Biden, meanwhile, started with a more consolidated base than Trump, but has seen that support wane over the last year. For example, in June of 2021, 95 percent of Democrats approved of the job Biden was doing in office. By May of 2022, that approval rating had dropped down to 82 percent. And, it’s easy to understand why. In early 2021, Democrats were united by their relief that Trump had been ousted and were hopeful for a ‘new era’ in national politics, an era defined by less fighting, more competent government, and a defense of core progressive values. But, more than a year later, the country is as divided as ever. Progressive goals like police reform have failed. And, rising inflation has negatively impacted Americans across the political spectrum. Many Democrats admit that they have literally “checked out” of following politics or the news since Biden’s election in 2020. 

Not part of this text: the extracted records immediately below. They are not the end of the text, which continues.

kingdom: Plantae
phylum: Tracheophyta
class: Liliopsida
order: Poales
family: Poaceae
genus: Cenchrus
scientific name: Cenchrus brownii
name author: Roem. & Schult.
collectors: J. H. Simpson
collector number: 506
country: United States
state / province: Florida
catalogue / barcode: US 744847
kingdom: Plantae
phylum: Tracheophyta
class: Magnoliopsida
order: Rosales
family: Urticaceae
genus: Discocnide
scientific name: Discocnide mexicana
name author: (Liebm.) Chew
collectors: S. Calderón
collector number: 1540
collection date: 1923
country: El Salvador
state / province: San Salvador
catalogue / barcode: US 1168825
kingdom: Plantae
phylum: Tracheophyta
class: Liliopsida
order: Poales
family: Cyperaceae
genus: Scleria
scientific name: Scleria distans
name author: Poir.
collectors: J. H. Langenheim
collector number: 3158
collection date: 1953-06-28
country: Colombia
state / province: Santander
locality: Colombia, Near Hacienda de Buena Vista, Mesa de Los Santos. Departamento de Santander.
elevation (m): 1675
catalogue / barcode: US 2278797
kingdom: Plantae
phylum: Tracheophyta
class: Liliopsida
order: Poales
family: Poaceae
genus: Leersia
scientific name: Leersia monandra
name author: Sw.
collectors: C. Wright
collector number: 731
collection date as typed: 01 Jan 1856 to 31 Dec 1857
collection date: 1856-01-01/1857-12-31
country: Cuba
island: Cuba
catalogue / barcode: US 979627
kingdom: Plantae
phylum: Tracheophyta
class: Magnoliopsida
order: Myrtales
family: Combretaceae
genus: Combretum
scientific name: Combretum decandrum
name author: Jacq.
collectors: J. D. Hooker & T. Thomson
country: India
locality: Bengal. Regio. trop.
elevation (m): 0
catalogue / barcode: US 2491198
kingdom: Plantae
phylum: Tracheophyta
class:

Meanwhile, Biden’s support among independents has plunged from a net approval of 14 in May of 2021 (54 percent approve to 40 percent approve), to a net approval of -15 (39 percent approve to 54 percent disapprove). 



Another way to look at it is that Trump came into the 2018 midterms in bad shape, but better than where he was in the summer of 2017. Biden, meanwhile, is heading into the summer of this midterm year in much worse shape than he was in during the early summer of 2021, with no sign of improvement. High gas prices, inflation and overall economic anxiety is unlikely to get much better before November, making any improvement in his job approval tough. As such, the bigger question is whether, like Trump, Biden can improve his standing with his own partisans enough to help limit GOP gains in blue-leaning territory this fall. 

In many ways, Democrats have an easier path to driving up motivation among their base than Trump did in 2018. A roll-back of federal abortion rights; the events of January 6th; and Trump’s continued attacks on the integrity of the 2020 election are the kinds of things that should ensure solid Democratic turnout in November. But, thus far at least, we haven’t seen signs that these issues are either improving opinions of Biden, or increasing interest among Democrats in the upcoming midterm elections. Democratic in-fighting between progressives like Senators Bernie Sanders and Elizabeth Warren and moderates over the best way forward (leaning into a more expansive progressive agenda versus keeping a focus on kitchen table issues like the rising cost of living), doesn’t help to inspire Democratic interest or support in the upcoming election, either. 

In a briefing with reporters this week, Guy Cecil, head of the Democratic SuperPAC, Priorities USA, admitted that “too many Democrats are tuned out of politics,” and that his organization was committing significant resources to “increase and quicken their outreach” to these voters. Other progressive organizations are doing the same.

Many Democratic strategists also contend that they can use these same issues to motivate and turnout voters who aren’t necessarily Democrats, but who were roused to vote in 2018 and/or 2020 by their opposition to Trump.

“There’s no question that persuadable voters are worried about economic security,” Cecil said. “But, we do see issues of January 6th as example of extremist ideology and ongoing extreme behavior [that are] useful in raising the stakes of the election.”

Democrats, he said, need to convince these voters that not only can things “get better with Democrats in power, but things can get worse with Republicans in charge.”

Democrats still have five months to “raise the stakes” in this election by drawing sharp contrasts with their GOP opponents around issues like abortion rights, and attacks on our democratic institutions. But, for many of the voters Democrats are trying to turnout, the rising cost of food, gas and housing are  “high stakes” impacting their day to day lives most acutely.